Elected and appointed government officials sometimes betray the public trust when they deal with companies and unions through regulation of business activities and labor markets, and government purchase and sale of goods and services. Temptations arise because these transactions often greatly exceed the salaries of government employees. Extensive and continuing scandals in Mexico, Colombia, Cuba, Panama, and parts of Asia are related to payoffs from drug cartels and other distributors of illegal drugs. But most instances of corrupt actions involve bribes or other illicit payoffs to officials to obtain government contracts, for laws to be passed that keep out competition, for loans on favorable terms, or to ease the enforcement of pollution and other costly regulations.
With inefficient government regulations and extensive government management of banks and other enterprises, corrupt officials may unknowingly serve a useful function by reducing arbitrary public decisions, and by helping business people and others get around harmful legislation and regulations. But widespread corruption of officials leads to a mistrust of all government officials, and discourages honest and able persons from working for the government. It also directs the energy of talented entrepreneurs toward gaining access to government power instead of engaging in directly productive activities.

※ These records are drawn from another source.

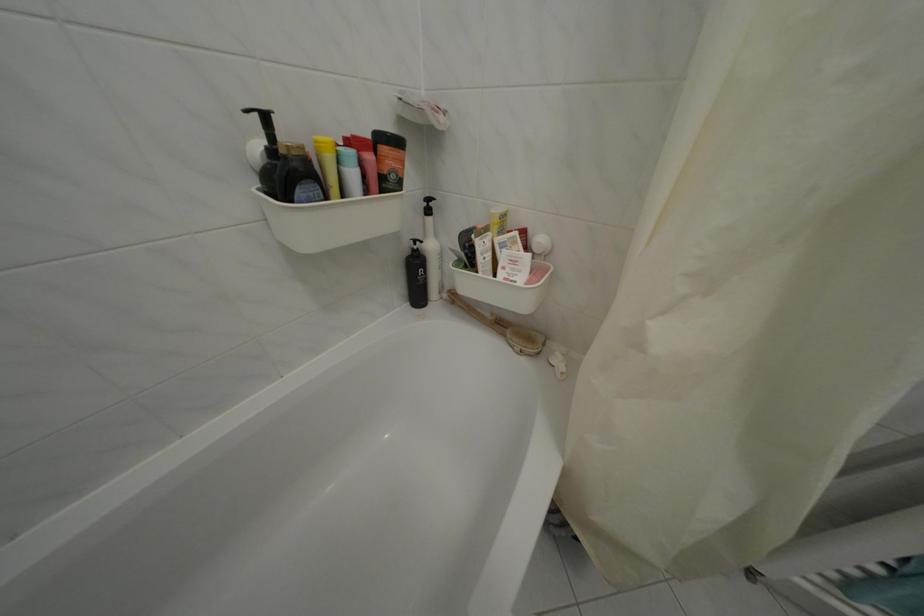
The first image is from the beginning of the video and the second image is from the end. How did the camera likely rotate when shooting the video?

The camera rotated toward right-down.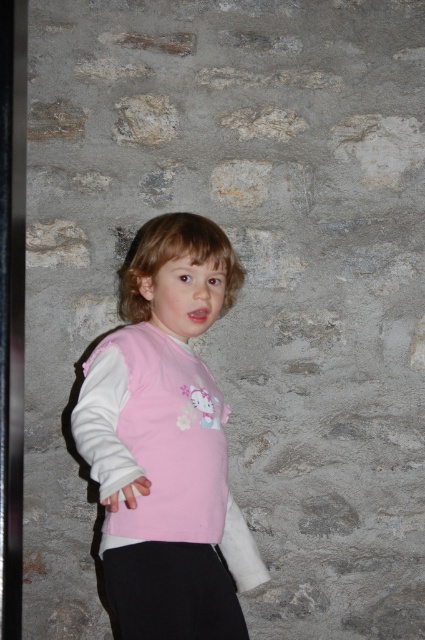
In the scene shown: You are a tailor measuring clothing items for a child. You see the pink fabric shirt at center and the black cotton pants at lower center. Which clothing item is longer in height?

The pink fabric shirt at center is taller than the black cotton pants at lower center, so the pink fabric shirt at center is longer in height.

You are a photographer trying to capture the child in the image. The camera you are using has a focus point at position 0.683, 0.386. Will the pink fabric shirt at center be in focus?

The position of the pink fabric shirt at center is at point (164,436), so yes, the pink fabric shirt at center will be in focus because the camera focus point is exactly at that position.

You are a fashion designer looking at the child in the image. The child is wearing a pink fabric shirt at center and black cotton pants at lower center. Which piece of clothing is positioned to the left?

The pink fabric shirt at center is to the left of the black cotton pants at lower center.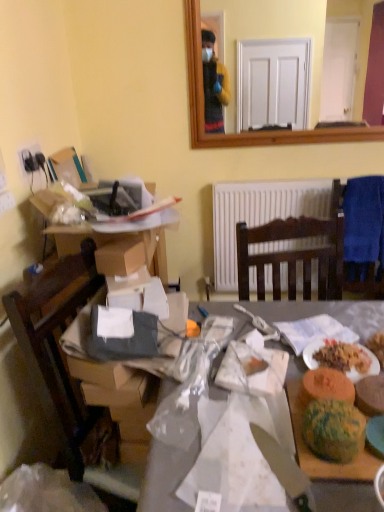
The image size is (384, 512). I want to click on vacant area on top of translucent plastic bag at center, the 2th desk viewed from the left (from a real-world perspective), so click(x=270, y=390).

The only way to reduce corruption permanently is to drastically cut back government's role in the economy. High priority should go to eliminating the thousands of petty, nuisance regulations and laws on the books in most countries which do more harm than good, and that also encourage bribery and other efforts to unfairly influence government officials. Corruption scandals have in fact strengthened the deregulation movements in both South Korea and Japan.